The resolution will confirm that “nobody has the mandate to negotiate on Kosovo’s territory”, Avdullah Hoti, the chief of the opposition Democratic League of Kosovo, LDK’s parliamentary group, wrote on Facebook on Monday.
Hoti also said on Tuesday he welcomed the support for the initiative from two other opposition parties, Vetevendosje (Self-Determination) and the Social Democratic Party, PSD.
In order to call an extraordinary parliamentary session, 40 MPs’ signatures are required.
“Signatures are being collected, the resolution is already drafted, but there are some details being fixed,” the chief of the PSD’s parliamentary group, Dardan Sejdiu, told BIRN on Tuesday.
The initiative by the Kosovo opposition comes after an announcement that the presidents of Kosovo and Serbia, Hashim Thaci and Aleksandar Vucic, will have a meeting on September 7.
The opposition is worried by recent statements by Thaci about a “border correction” with Serbia, which some have interpreted as meaning a land swap.

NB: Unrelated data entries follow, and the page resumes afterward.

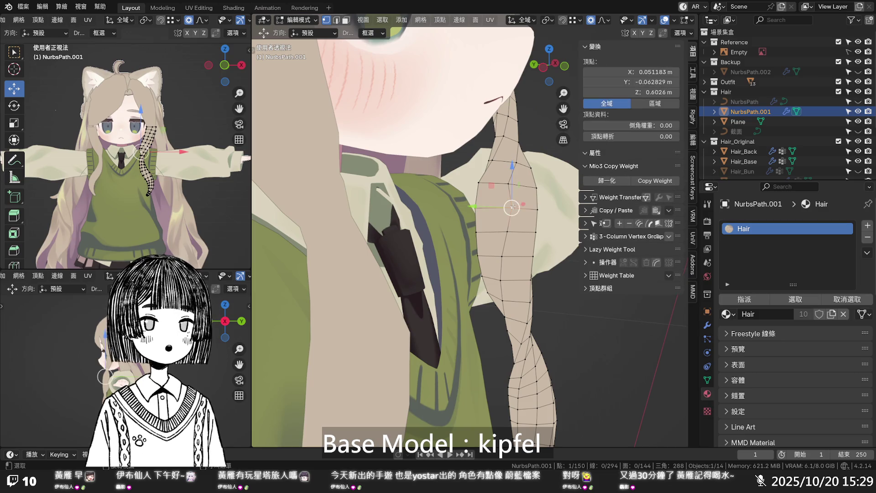
{"action": "key", "text": "g"}
{"action": "key", "text": "g"}
{"action": "left_click", "coordinate": [511, 208]}
{"action": "key", "text": "g"}
{"action": "key", "text": "g"}
{"action": "left_click", "coordinate": [503, 231]}
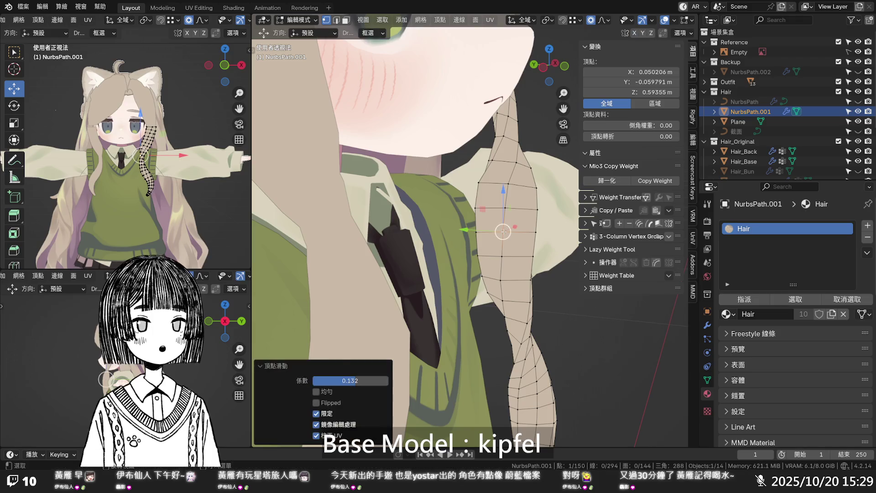
- Shift nearby strip vertices along X, one by -0.001288 m to X 0.04989 m, then view from the front
{"action": "mouse_move", "coordinate": [508, 259]}
{"action": "middle_mouse_down"}
{"action": "mouse_move", "coordinate": [429, 259]}
{"action": "mouse_move", "coordinate": [443, 227]}
{"action": "middle_mouse_up"}
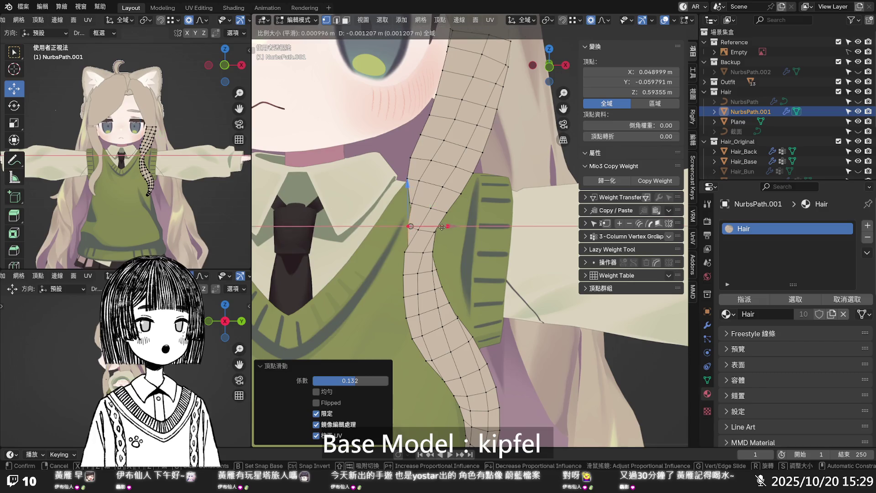
{"action": "left_click_drag", "start_coordinate": [446, 227], "coordinate": [442, 227]}
{"action": "middle_click_drag", "start_coordinate": [442, 226], "coordinate": [459, 251]}
{"action": "mouse_move", "coordinate": [459, 251]}
{"action": "left_mouse_down"}
{"action": "mouse_move", "coordinate": [446, 251]}
{"action": "mouse_move", "coordinate": [441, 278]}
{"action": "left_mouse_up"}
{"action": "left_click", "coordinate": [426, 277]}
{"action": "middle_click_drag", "start_coordinate": [441, 278], "coordinate": [472, 282]}
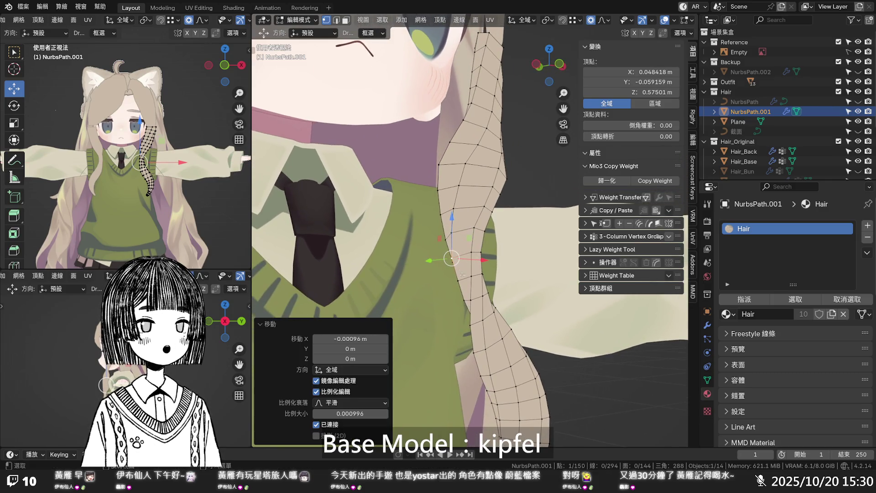
{"action": "left_click", "coordinate": [472, 281]}
{"action": "left_click_drag", "start_coordinate": [472, 281], "coordinate": [470, 281]}
{"action": "mouse_move", "coordinate": [470, 281]}
{"action": "middle_mouse_down"}
{"action": "mouse_move", "coordinate": [495, 237]}
{"action": "mouse_move", "coordinate": [471, 331]}
{"action": "mouse_move", "coordinate": [450, 316]}
{"action": "middle_mouse_up"}
{"action": "key", "text": "KP_1"}
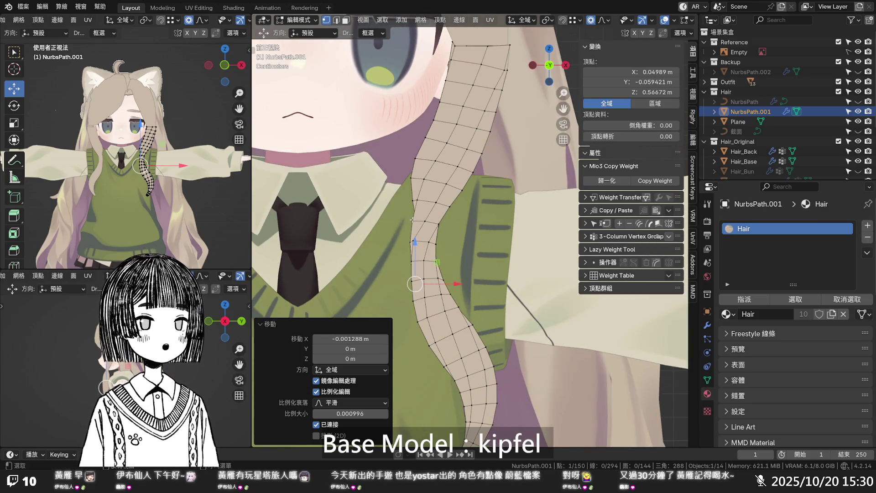
{"action": "key", "text": "alt+z"}
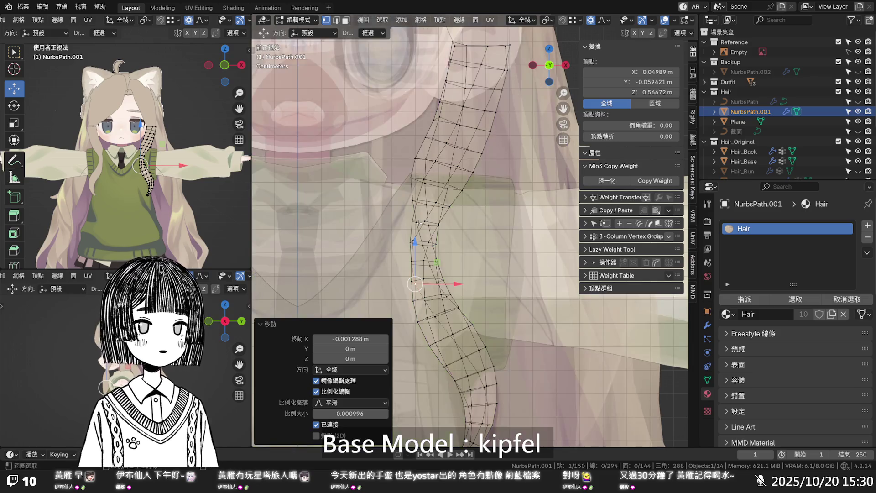
- Collapse the Hair_Original, Body and Bag Contents collections in the Outliner, leaving visibility unchanged
{"action": "key", "text": "alt+z"}
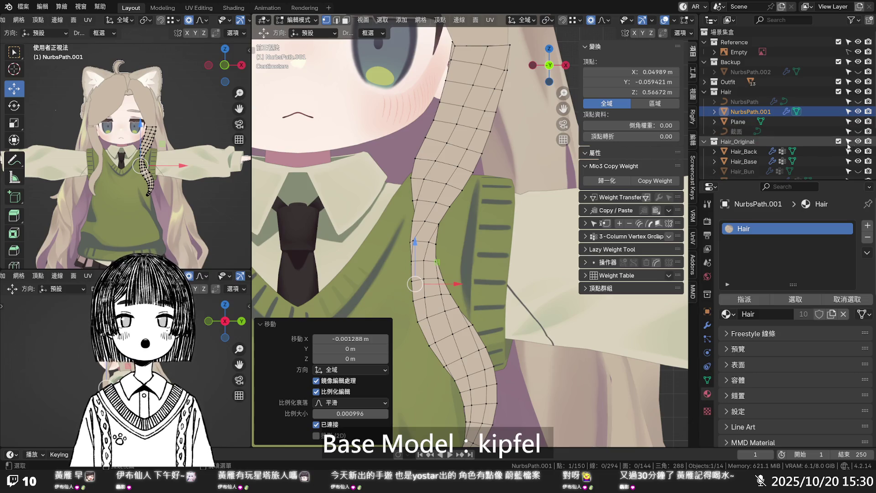
{"action": "left_click", "coordinate": [704, 141]}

However Rexhep Selimi, a MP from Vetevendosje, told BIRN that his signature has not been yet requested.
“I am not in Kosovo, but nobody has contacted me yet about the signature [to call an extraordinary session],” Selimi said.
Prime Minister Ramush Haradinaj expressed support for an extraordinary session.
“If there is only one point in this resolution, to not change the territorial borders, it has my vote today, tomorrow and at any time,” Haradinaj told a press conference on Tuesday.
A Pristina-based watchdog body, the Kosovo Democratic Institute, KDI, also said on Tuesday that it supported the opposition initiative.
„The Republic of Kosovo has entered the final phase of the dialogue without a state strategy approved in its Assembly, without defining the topics of discussion, red lines, deadlines, Kosovo party expectations in this process, and without legitimising Kosovo’s leading team in these talks through a resolution,” a KDI statement said.
Meanwhile Vetevendosje has not ruled out the possibility of organising protests against the Thaci-Vucic meeting.
“Society will have full democratic legitimacy in showing Hashim Thaci his place through massive protests,” the chief of Vetevendosje’s parliamentary group, Glauk Konjufca, told Kosovo’s KTV on Monday evening.
But the speaker of parliament Kadri Veseli, who is the head of the ruling Democratic Party of Kosovo, PDK, said that the initiative for calling the extraordinary session “represents politically an absurd and totally unnecessary act about a topic which it has been said will be discussed”.
Veseli wrote on Facebook that the opposition “panic” is dangerous for the country’s stability.
“They have one purpose only, which is to provoke tension followed by violent, anti-democratic protests against the constitutional and legal order in the country,” Veseli said.
But the leader of the PSD, Shpend Ahmeti, wrote on Facebook that it is Veseli’s legal duty to call the session.
Ahmeti said it was important when Thaci was apparently intending to discuss “‘correcting the border’ with a country which does not recognise the sovereignty and territorial integrity of our country”.